By Hussein Sayed, Chief Market Strategist at FXTM
Buying on dips has been a successful strategy over the past several years when it comes to equity trading. Even the US National Economic Council Director, Larry Kudlow, is providing this advice to long-term investors. After the Dow Jones Industrial Average Index (DJIA) plunged 2600 points or 8.8% from its record high, Kudlow sees it as a good opportunity to buy cheap stocks.
Indeed, stocks are cheap, but cheap is a relative term. They may be cheaper than two weeks ago, but when compared to historical averages or relative to foreign stocks, they are still way too expensive.
Higher valuations are justified when there is no better alternative to stocks. That’s especially the case when US 10-year bonds are providing a 1.2% yield and most European government bond yields are in negative territory. However, when recession fears begin to play out, investors will no longer look at valuation metrics as all they want to do is preserve their capital.
Today’s coronavirus crisis can be compared to a global natural disaster. Global supply chains are facing their toughest challenges, corporates have already issued profit warnings, capex will likely evaporate, many employees are working from home, while some are on unpaid leave, businesses will begin to default on their obligations unable to pay their workers and confidence will continue to deteriorate. So, it’s not just the supply side that is impacted by the coronavirus, it’s also the demand side.

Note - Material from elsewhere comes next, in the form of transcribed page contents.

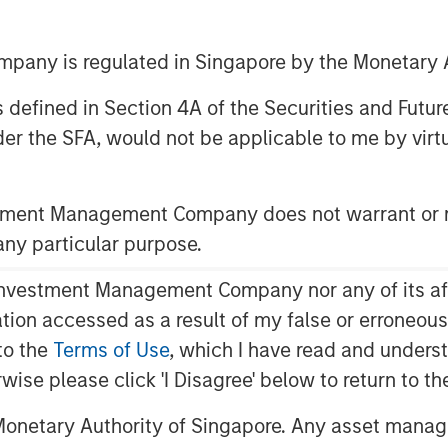
any is regulated in Singapore by the Monetary A
 as defined in Section 4A of the Securities and Futu
er the SFA, would not be applicable to me by virtue
stment Management Company does not warrant or r
 Unique Opportunities and
 any particular purpose.
obal population and contributes
vestment Management Company nor any of its affili
mately two-thirds of the MSCI All
mation accessed as a result of my false or erroneou
.S. market cap thus far exceeds its
to the
Terms of Use
, which I have read and underst
isparity is warranted due to
rwise please click 'I Disagree' below to return to 
acteristics, the magnitude of the
sadvantage to managers who
onetary Authority of Singapore. Any asset manage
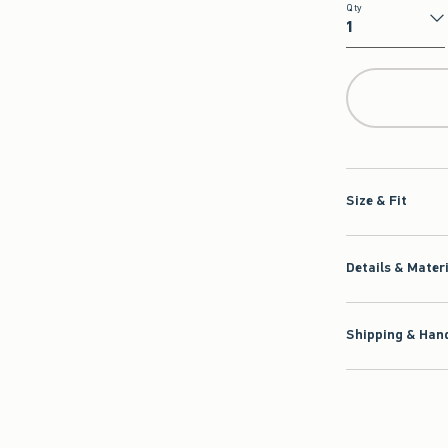
Qty
Qty
Size & Fit
Details & Mater
Shipping & Hand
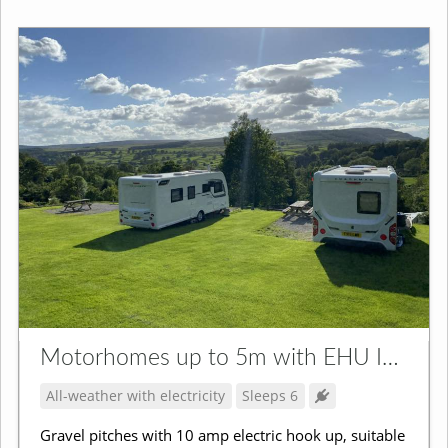
Motorhomes up to 5m with EHU Incl. Campervans
All-weather with electricity
Sleeps 6
Gravel pitches with 10 amp electric hook up, suitable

Buying the dips may pay off if coronavirus gets under control, especially because we’ll end up with more liquidity in the market. The problem here is no one knows when will it take a U-turn, especially as the outbreak appears to have entered a new stage of contagion, after World Health Organisation officials said the number of daily cases reported outside China has now exceeded the number of cases within the country of origin.
Unfortunately, it’s becoming more likely we are heading into a global pandemic, and that is not yet priced into markets. Fiscal and monetary policies may do their best, and I wouldn’t be surprised to see the money helicopter expand beyond Hong Kong, Macau and Singapore. But their impact won’t be strong enough to restore investor’s confidence.
US equity futures indicate a high possibility of entering correction territory when markets open up later Thursday, that is a 10% or more decline from the latest peak, but given where we stand currently, a bear market or a 20% decline from this month’s record high is becoming a highly likely scenario.